Some of the new additions to Urban’s guitar family include a well-worn 1964 Fender Stratocaster (“It just sings”), a 1964 Gretsch 6131 Jet Firebird (“Just like the one played by Malcolm Young of AC/DC, who is my all-time favorite rhythm guitar player”), and a 1946 Martin D-28. “After the flood, I realized that I really need a great acoustic,” Urban says. “Andy at Cotten Music called me up and told me that a 1946 D-28 had just come in. I fell in love with it immediately. It turned out to be the most expensive guitar I bought out of all the new ones.”
But Urban’s taste in guitars isn’t limited to the finest and most expensive instruments. “Sometimes I like to go to music stores and look for the ugliest guitar,” he says. “I’ll buy the runt of the litter, even though it may be only a $100 guitar, because I just love the quirky look of it.”
One recent example is the Sixties Wandre BB that Urban purchased a few weeks earlier. “It’s a very voluptuous guitar,” he relates. “I read somewhere that the guy who designed the Wandre was fascinated with Brigitte Bardot, which is why these models are called the BB. When you look at the body, it’s proportioned like a woman’s body, much more than other guitars.”
While Urban has restocked his guitar collection quite considerably, he purchased only a handful of amps—a Dumble Overdrive Special and a Trainwreck—to replace those damaged in the flood. He says that his friend John Mayer facilitated that decision.

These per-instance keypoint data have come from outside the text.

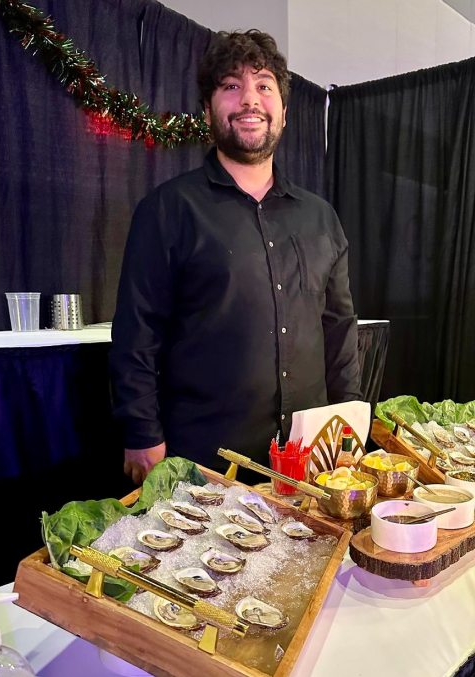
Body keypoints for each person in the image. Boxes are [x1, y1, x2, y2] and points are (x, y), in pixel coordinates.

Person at [110, 30, 362, 483]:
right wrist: (141, 431)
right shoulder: (167, 210)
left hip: (310, 463)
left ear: (284, 112)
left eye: (264, 85)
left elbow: (339, 332)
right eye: (231, 85)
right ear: (208, 109)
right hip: (203, 464)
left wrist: (349, 431)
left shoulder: (322, 219)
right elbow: (137, 332)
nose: (250, 100)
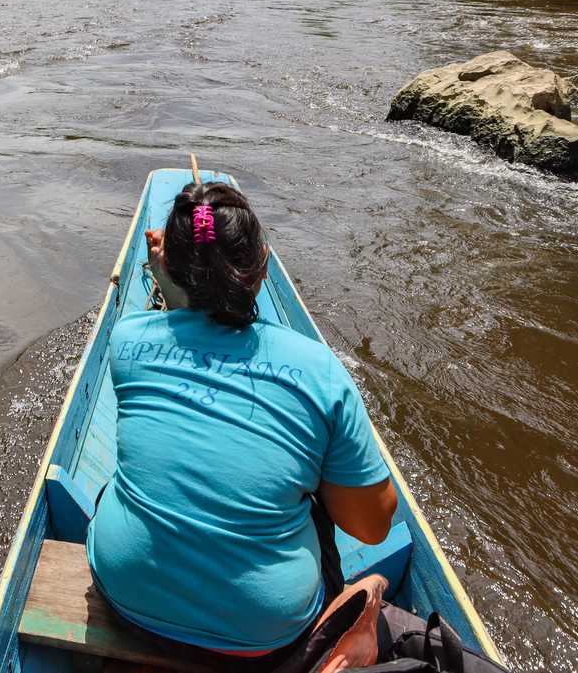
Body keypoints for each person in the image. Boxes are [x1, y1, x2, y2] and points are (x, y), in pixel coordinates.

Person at [85, 180, 398, 660]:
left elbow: (185, 328)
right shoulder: (318, 370)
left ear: (167, 268)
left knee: (116, 483)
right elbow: (372, 529)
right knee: (316, 502)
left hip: (127, 597)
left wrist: (170, 280)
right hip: (261, 637)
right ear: (263, 265)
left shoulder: (128, 340)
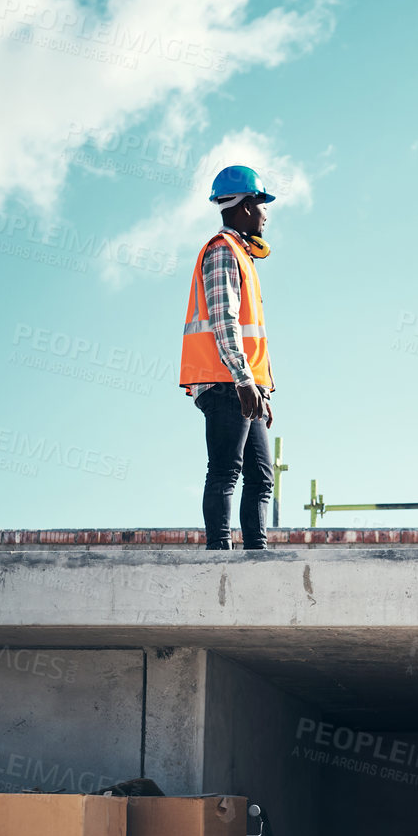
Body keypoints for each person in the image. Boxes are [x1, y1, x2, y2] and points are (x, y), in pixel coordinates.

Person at [179, 165, 279, 550]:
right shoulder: (222, 251)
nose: (266, 214)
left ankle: (257, 553)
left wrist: (261, 389)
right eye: (262, 204)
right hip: (226, 383)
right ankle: (218, 555)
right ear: (245, 206)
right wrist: (243, 379)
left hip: (243, 384)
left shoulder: (241, 254)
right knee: (225, 472)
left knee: (261, 476)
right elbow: (224, 320)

“When I played the Crossroads Festival with John, who owns 14 or so Dumbles, I asked how he justified spending so much money on an amp,” Urban says. “He asked, ‘How much is your most expensive guitar?’ I told him. He said, ‘Why wouldn’t you spend a similar amount of money on the amp you’re going to plug all of your expensive guitars into?’ When he put it that way, I realized he was right. I decided that instead of replacing all of my amps, I’d get just a few good ones. I talked him into selling me one of his Dumbles, and I started looking for a Trainwreck, which Brad Paisley is always going on about. I found out about one called Nancy and bought it straight away. You can hear it all over the new album.”
Most collectors would probably be devastated about losing their guitars and amps in a flood, but Urban views the experience as a form of rebirth and resurrection. Having lived through personal struggles and triumphs, he feels fortunate that he’s found success doing the one thing he loves the most—making music.
“I’m overly blessed to be doing what I love,” he says. “I have this intense passion for playing music, and my passion has increased exponentially over the last 10 years. After losing so many guitars in the flood, my love of guitars has come back way more intense than ever before. I can never take any day that I can play guitar for granted. If I’m lucky, I’ll be like Les Paul, playing before people up until the very end.”